** TASK REQUIREMENTS **
Return every line of the records that includes the string "Tumor".

** AVAILABLE RECORDS **
--- START ---
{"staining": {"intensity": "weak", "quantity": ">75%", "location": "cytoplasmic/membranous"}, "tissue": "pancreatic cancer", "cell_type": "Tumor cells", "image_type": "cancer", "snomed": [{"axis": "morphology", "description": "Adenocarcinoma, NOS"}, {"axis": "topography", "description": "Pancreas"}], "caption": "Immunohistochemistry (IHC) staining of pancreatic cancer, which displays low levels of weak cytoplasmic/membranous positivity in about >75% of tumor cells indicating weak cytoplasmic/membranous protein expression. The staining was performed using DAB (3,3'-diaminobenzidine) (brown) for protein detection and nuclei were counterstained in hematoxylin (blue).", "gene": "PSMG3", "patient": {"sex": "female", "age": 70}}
--- END ---
--- START ---
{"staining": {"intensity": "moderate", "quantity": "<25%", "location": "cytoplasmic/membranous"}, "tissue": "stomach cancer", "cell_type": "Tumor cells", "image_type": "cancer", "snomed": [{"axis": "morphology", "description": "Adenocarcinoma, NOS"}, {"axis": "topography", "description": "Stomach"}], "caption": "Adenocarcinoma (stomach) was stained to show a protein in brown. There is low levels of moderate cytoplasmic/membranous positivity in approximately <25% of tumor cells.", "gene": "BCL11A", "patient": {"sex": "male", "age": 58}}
--- END ---
--- START ---
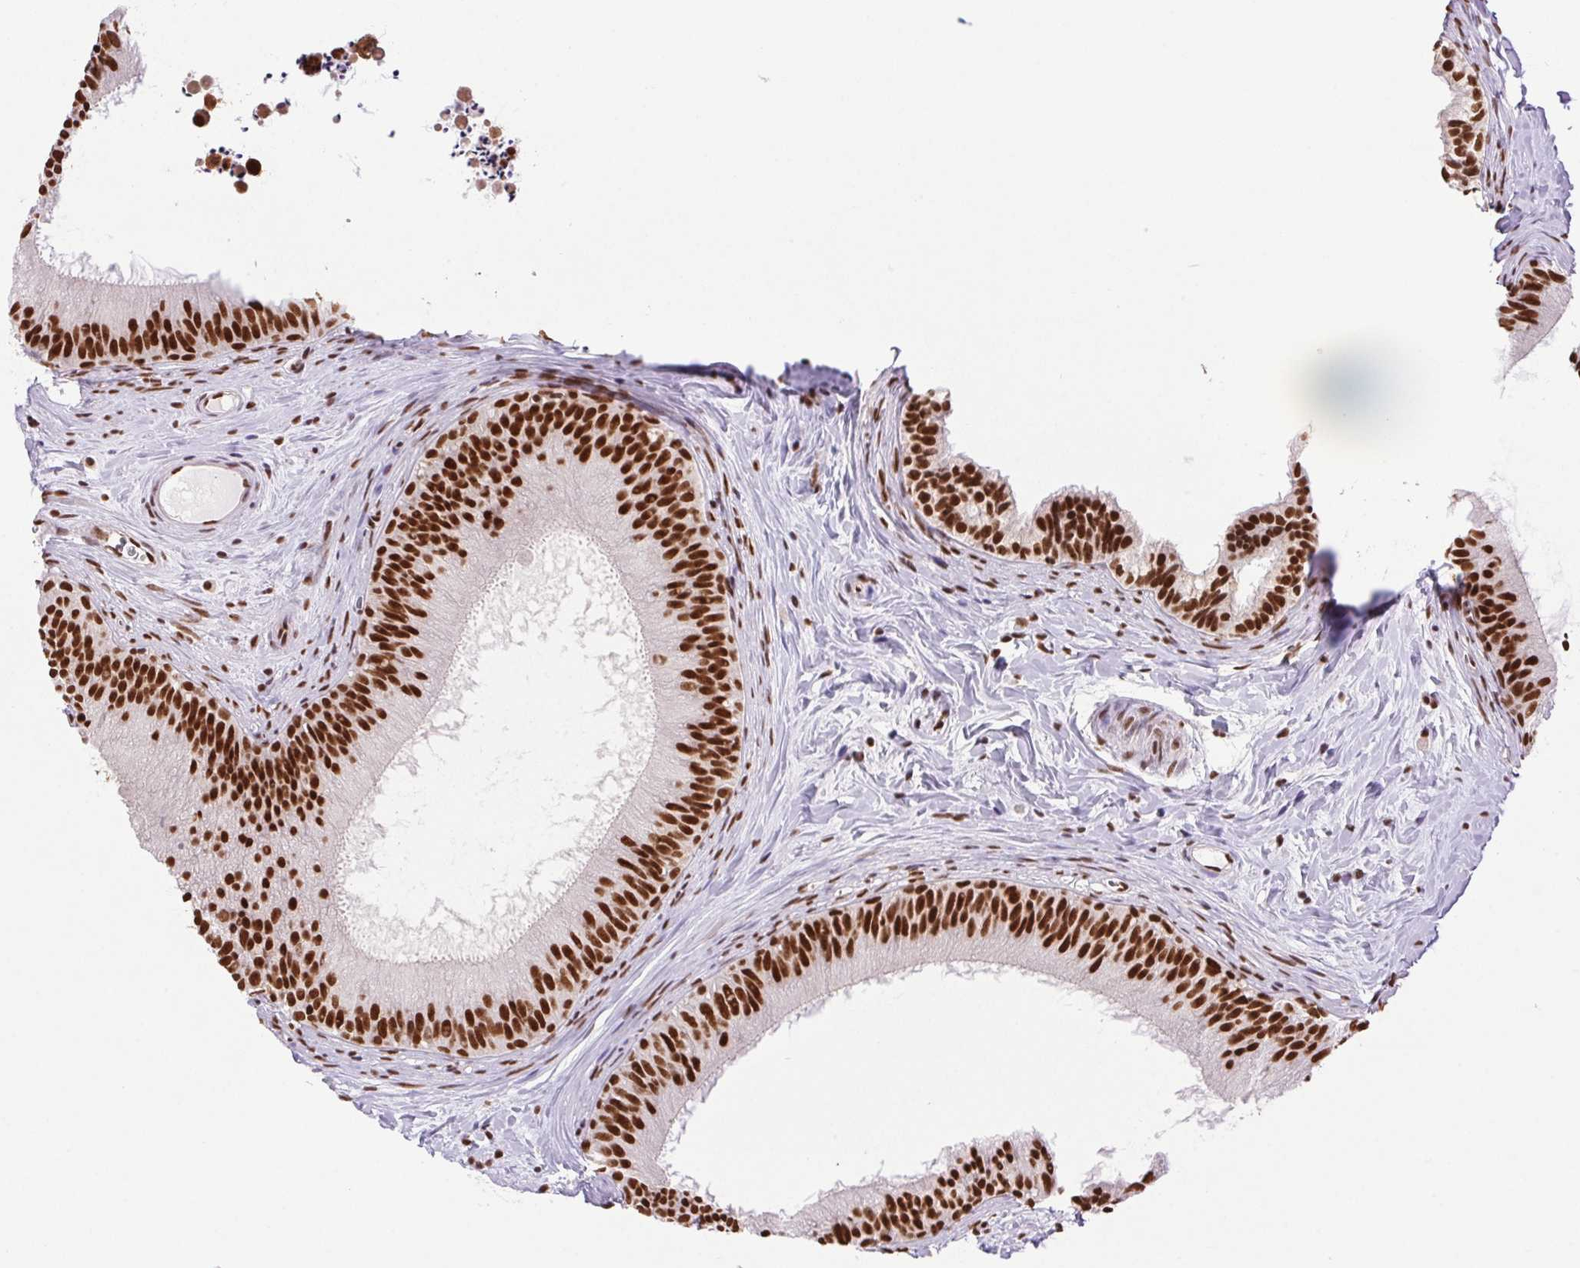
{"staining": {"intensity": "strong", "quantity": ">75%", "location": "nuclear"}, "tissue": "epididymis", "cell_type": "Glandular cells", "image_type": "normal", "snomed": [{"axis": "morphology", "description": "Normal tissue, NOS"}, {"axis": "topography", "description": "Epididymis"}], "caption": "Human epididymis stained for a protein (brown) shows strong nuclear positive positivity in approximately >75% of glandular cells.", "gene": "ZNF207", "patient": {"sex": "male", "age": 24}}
--- END ---
** RESULT FOR THIS EXERCISE **
{"staining": {"intensity": "weak", "quantity": ">75%", "location": "cytoplasmic/membranous"}, "tissue": "pancreatic cancer", "cell_type": "Tumor cells", "image_type": "cancer", "snomed": [{"axis": "morphology", "description": "Adenocarcinoma, NOS"}, {"axis": "topography", "description": "Pancreas"}], "caption": "Immunohistochemistry (IHC) staining of pancreatic cancer, which displays low levels of weak cytoplasmic/membranous positivity in about >75% of tumor cells indicating weak cytoplasmic/membranous protein expression. The staining was performed using DAB (3,3'-diaminobenzidine) (brown) for protein detection and nuclei were counterstained in hematoxylin (blue).", "gene": "PSMG3", "patient": {"sex": "female", "age": 70}}
{"staining": {"intensity": "moderate", "quantity": "<25%", "location": "cytoplasmic/membranous"}, "tissue": "stomach cancer", "cell_type": "Tumor cells", "image_type": "cancer", "snomed": [{"axis": "morphology", "description": "Adenocarcinoma, NOS"}, {"axis": "topography", "description": "Stomach"}], "caption": "Adenocarcinoma (stomach) was stained to show a protein in brown. There is low levels of moderate cytoplasmic/membranous positivity in approximately <25% of tumor cells.", "gene": "BCL11A", "patient": {"sex": "male", "age": 58}}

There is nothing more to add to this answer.